The marginal probability that a user is satisfied by the k-th document is:

$$ P(S_k = 1|q) = \sum_i P(S_k=1|i,q) P(i|q) = \sum _i s_{ik} p_i. $$
(12)

The left hand side of equation (12) can either be estimated with standard relevance judgments if they are available– for instance like in ERR, \(P(s_k = 1|q) = \mathcal{R}(r_k)\), if document k has relevance label r k ; or through a relevance score ϕ(t k ) like in Sect. 5.4.

We thus have a system of linear equations (12) where the unknown are p i . Once these p i are found, we can use the same diversification algorithm as in Sect. 5.

8 Conclusion

We have explored in this paper the diversification of search results based on intent modeling. This work can be seen as a follow-up of (Agrawal et al. 2009) with the following contributions. First, we studied metrics for diversity and showed that a diminishing return property is needed in order to favor the coverage of various intents. Second, by comparison with a branch-and-bound algorithm that we devised, we showed that, on our dataset, the greedy algorithm for diversification is near optimal. Third, we explicitly modeled the intent relevance scores by training dedicated intent-specific ranking functions.
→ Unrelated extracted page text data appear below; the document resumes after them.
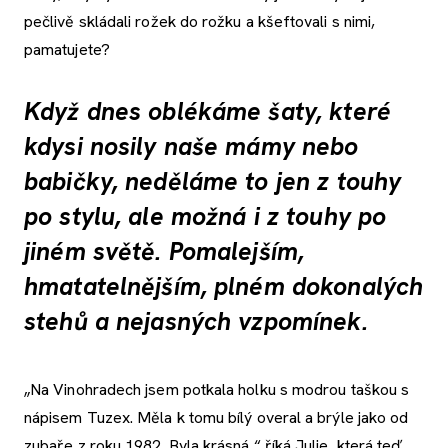
pečlivě skládali rožek do rožku a kšeftovali s nimi,
pamatujete?
Když dnes oblékáme šaty, které
kdysi nosily naše mámy nebo
babičky, neděláme to jen z touhy
po stylu, ale možná i z touhy po
jiném světě. Pomalejším,
hmatatelnějším, plném dokonalých
stehů a nejasných vzpomínek.
„Na Vinohradech jsem potkala holku s modrou taškou s
nápisem Tuzex. Měla k tomu bílý overal a brýle jako od
zubaře z roku 1982. Byla krásná,“ říká Julie, která teď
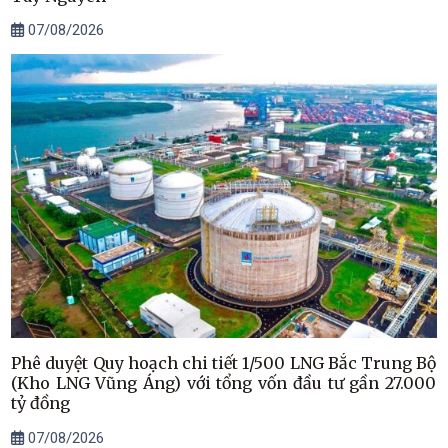
07/08/2026
Phê duyệt Quy hoạch chi tiết 1/500 LNG Bắc Trung Bộ
(Kho LNG Vũng Áng) với tổng vốn đầu tư gần 27.000
tỷ đồng
07/08/2026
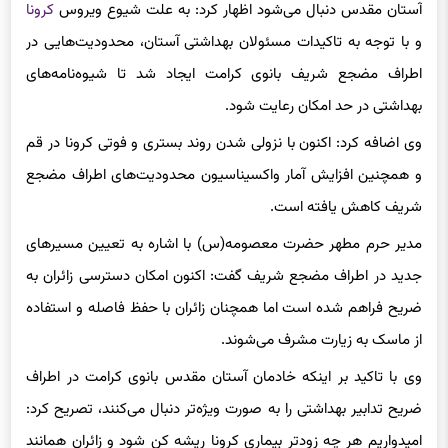
آستان مقدس دنبال می‌شود اظهار کرد: به علت شیوع ویروس
کرونا
و با توجه به تاکیدات مسئولان بهداشتی آستان، محدودیت‌هایی در
اطراف مضجع شریف بانوی کرامت ایجاد شد تا شیوه‌نامه‌های
بهداشتی در حد امکان رعایت شود.
وی اضافه کرد: اکنون با نزولی شدن روند بستری و فوتی کرونا در قم
و همچنین افزایش آمار واکسیناسیون محدودیت‌های اطراف مضجع
شریف کاهش یافته است.
مدیر حرم مطهر حضرت معصومه(س) با اشاره به تعیین مسیرهای
جدید در اطراف مضجع شریف گفت: اکنون امکان دسترسی زائران به
ضریح فراهم شده است اما همچنان زائران با حفظ فاصله و استفاده
از ماسک به زیارت مشرف می‌شوند.
وی با تاکید بر اینکه خادمان آستان مقدس بانوی کرامت در اطراف
ضریح تدابیر بهداشتی را به صورت ویژه‌تر دنبال می‌کنند، تصریح کرد:
امیدواریم هر چه زودتر بیماری کرونا ریشه کن شود و زائران همانند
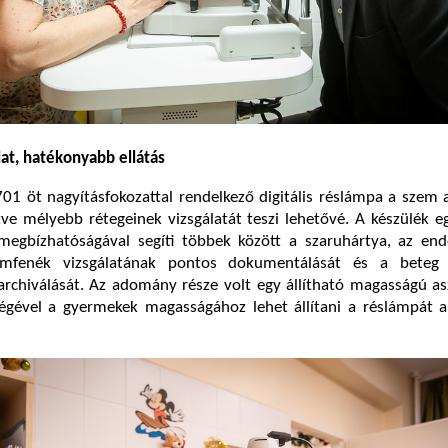
at, hatékonyabb ellátás
1 öt nagyításfokozattal rendelkező digitális réslámpa a szem 
etve mélyebb rétegeinek vizsgálatát teszi lehetővé. A készülék e
s megbízhatóságával segíti többek között a szaruhártya, az en
mfenék vizsgálatának pontos dokumentálását és a beteg v
chiválását. Az adomány része volt egy állítható magasságú asz
égével a gyermekek magasságához lehet állítani a réslámpát a 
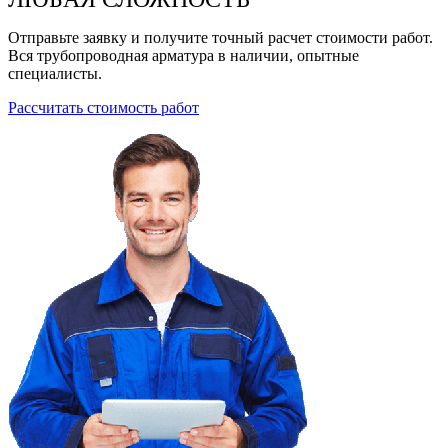
Отправьте заявку и получите точный расчет стоимости работ.
Вся трубопроводная арматура в наличии, опытные
специалисты.
Рассчитать стоимость работ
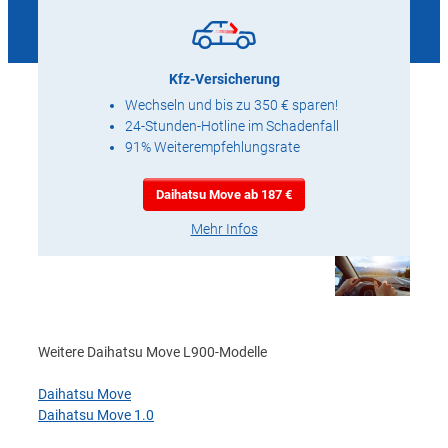
Kfz-Versicherung
Wechseln und bis zu 350 € sparen!
24-Stunden-Hotline im Schadenfall
91% Weiterempfehlungsrate
Daihatsu Move ab 187 €
Mehr Infos
Weitere Daihatsu Move L900-Modelle
Daihatsu Move
Daihatsu Move 1.0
And finally, we proposed a method to map the relevance scores to probabilities of satisfaction.

Empirically we have first shown that ERR-IA correlates better with user satisfaction—as measured by abandonment rate—than DCG-IA. Then we showed that our framework for diversification leads to better results in terms of ERR-IA. Future work, as explained in the previous section, includes extension of the proposed algorithm to the case where intent based relevant judgments are not explicitly available.